The Path to Healing : Native Ministries – Hope at Hummingbird

Mary Fontaine on the banks of Frances Point on the Sunshine Coast, B.C., following a renewal of marriage vows ceremony.
Mary Fontaine on the banks of Frances Point on the Sunshine Coast, B.C., following a renewal of marriage vows ceremony.

Mary Fontaine had been preparing for her Hummingbird Ministries since she was a little girl. Growing up on the Mistawasis reserve in Saskatchewan, her late parents instilled in her a love for the church, as well as respect for traditional native ways.
“My passion for the political and social healing of my people came from my dad who told me about the oppression and suffering of our people,” said Fontaine. “He believed in me and my God-given ability to learn. He said I could become educated and travel so that one day, I could help my people in some way. Hummingbird Ministries has become the way.”
It was her mother, a devoted Presbyterian (the Mistawasis reserve was first visited by Rev. John MacKay back in 1879), who taught Fontaine about the church. “My passion for spiritual and emotional healing comes from my mother, who loved Jesus but who also honored the culture to which the Lord had sent her to,” she began. “For my mother, the Lord was as present at the Sun dance as he was at the church she loved.”
Fontaine fulfilled her father's wishes when she received her Master of Divinity from the Vancouver School of Theology, and began Hummingbird in 2004, thanks to a group from the Women's Missionary Society who believed her work was “too important not to do.” The ministry was formalized by the PCC in 2005, when it was first funded for a six-month pilot project through Canada Ministries, the Synod of British Columbia and the Presbytery of Westminster.

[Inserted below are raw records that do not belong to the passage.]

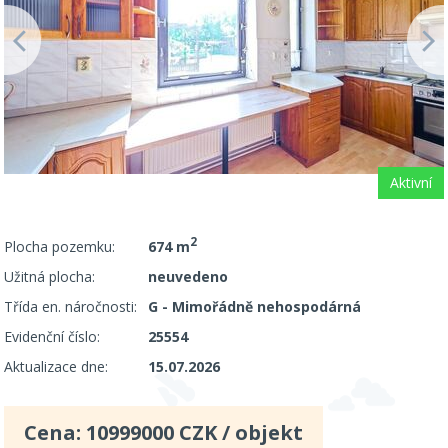
Aktivní
2
Plocha pozemku:
674 m
Užitná plocha:
neuvedeno
Třída en. náročnosti:
G - Mimořádně nehospodárná
Evidenční číslo:
25554
Aktualizace dne:
15.07.2026
Cena:
10999000
CZK / objekt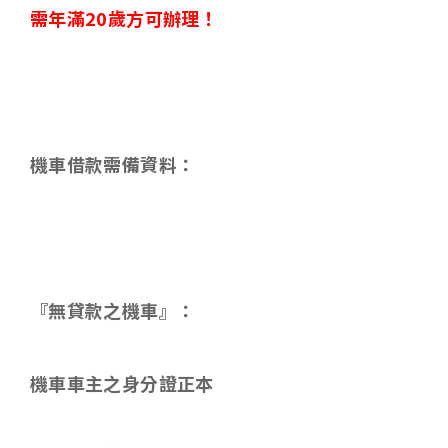
需年滿
20
歲方可辦理！
機車借款需備資料
：
『無貸款之機車』：
機車車主之身分證正本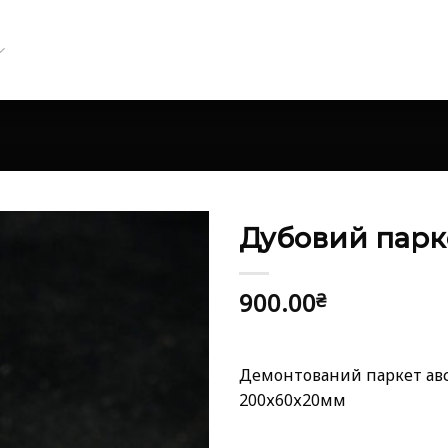
Дубовий парк
900.00
₴
Демонтований паркет авст
200х60х20мм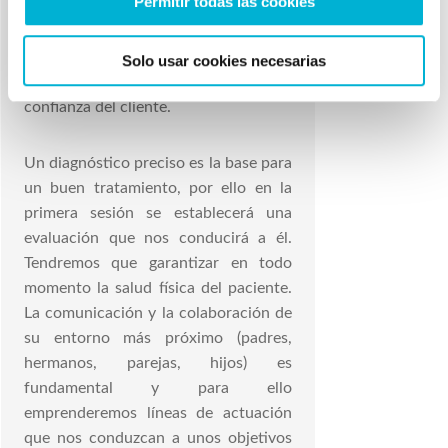
Permitir todas las cookies
a asistir a consulta ya que esta no
identifica ningún problema por el que
tenga que pedir ayuda, por lo tanto, el
Solo usar cookies necesarias
psicólogo trabajará para ganarse la
confianza del cliente.
Un diagnóstico preciso es la base para
un buen tratamiento, por ello en la
primera sesión se establecerá una
evaluación que nos conducirá a él.
Tendremos que garantizar en todo
momento la salud física del paciente.
La comunicación y la colaboración de
su entorno más próximo (padres,
hermanos, parejas, hijos) es
fundamental y para ello
emprenderemos líneas de actuación
que nos conduzcan a unos objetivos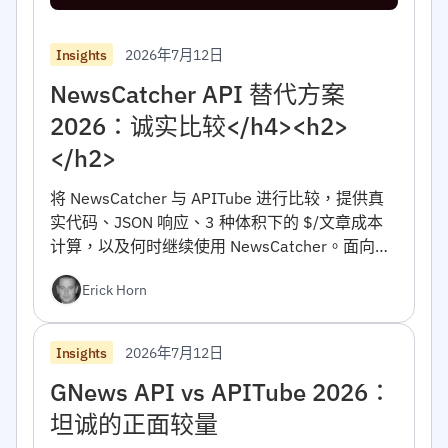
2026年7月12日
Insights
NewsCatcher API 替代方案
2026：诚实比较</h4><h2>
</h2>
将 NewsCatcher 与 APITube 进行比较，提供真
实代码、JSON 响应、3 种体积下的 $/文章成本
计算，以及何时继续使用 NewsCatcher。面向开
发人员。</h4><h2></h2>
Erick Horn
2026年7月12日
Insights
GNews API vs APITube 2026：
坦诚的正面较量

The goal of the ministry is to encourage healing, build bridges between aboriginal and non-aboriginal people, and to instill sacred values of the First Nations culture in the hearts and minds of all people.
“The PCC has an opportunity to demonstrate genuine love, trust and acceptance of aboriginal people,” said Fontaine. “The various healing circle ministries offer aboriginals an opportunity to identify their own healing needs, and the church has an opportunity to respond to those needs.”
Fontaine conducts healing circles on various First Nations reserves, in churches and with community organizations. She hopes to work more closely with young people, and is currently on the Pathways Advisory Committee in Richmond, B.C., which is seeking out aboriginal athletes for the Native American Indigenous Games in Duncan, B.C. in 2008. She hopes to encourage youth to rediscover and reclaim their cultural heritage as well as be open to the church.
“I can tell people are being helped by the things that are shared at circles, and what people say that the circle is doing for them,” she said. “It's also the tears that are shed and the joy that is shared.
“I hope the fear and confusion about aboriginal cultures will diminish for both the church and aboriginal people.”